Aim of the exercise:
In the entries that follow, the first line to write out is the one containing "focal_mm: 100", and the last is the one containing "f_number: 3.2". Reproduce that stretch exactly, with nothing before or after it.

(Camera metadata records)
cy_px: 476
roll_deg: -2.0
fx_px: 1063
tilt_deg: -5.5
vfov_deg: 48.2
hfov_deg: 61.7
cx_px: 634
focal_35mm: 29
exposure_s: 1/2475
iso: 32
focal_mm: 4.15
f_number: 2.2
---
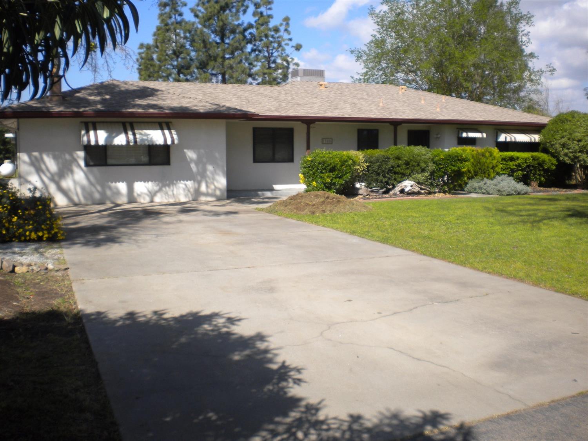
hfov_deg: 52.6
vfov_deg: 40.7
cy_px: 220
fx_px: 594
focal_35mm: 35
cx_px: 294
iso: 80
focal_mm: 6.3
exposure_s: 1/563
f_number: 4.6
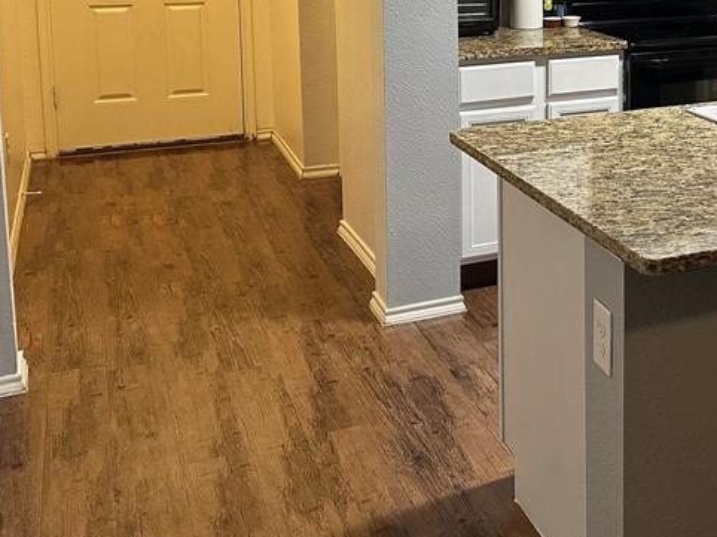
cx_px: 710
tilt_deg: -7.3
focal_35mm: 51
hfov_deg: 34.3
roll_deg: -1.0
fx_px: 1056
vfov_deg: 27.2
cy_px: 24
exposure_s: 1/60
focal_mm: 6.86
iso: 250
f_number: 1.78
---
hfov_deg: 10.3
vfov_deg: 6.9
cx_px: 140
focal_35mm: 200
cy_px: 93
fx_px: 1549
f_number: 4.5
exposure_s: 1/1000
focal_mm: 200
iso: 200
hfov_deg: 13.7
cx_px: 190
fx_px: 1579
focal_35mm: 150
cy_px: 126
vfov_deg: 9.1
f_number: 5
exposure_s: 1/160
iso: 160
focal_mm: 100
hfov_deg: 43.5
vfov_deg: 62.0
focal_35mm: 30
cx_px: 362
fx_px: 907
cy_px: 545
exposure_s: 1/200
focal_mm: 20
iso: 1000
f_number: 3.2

Answer below:
focal_mm: 100
hfov_deg: 43.5
vfov_deg: 62.0
focal_35mm: 30
cx_px: 362
fx_px: 907
cy_px: 545
exposure_s: 1/200
focal_mm: 20
iso: 1000
f_number: 3.2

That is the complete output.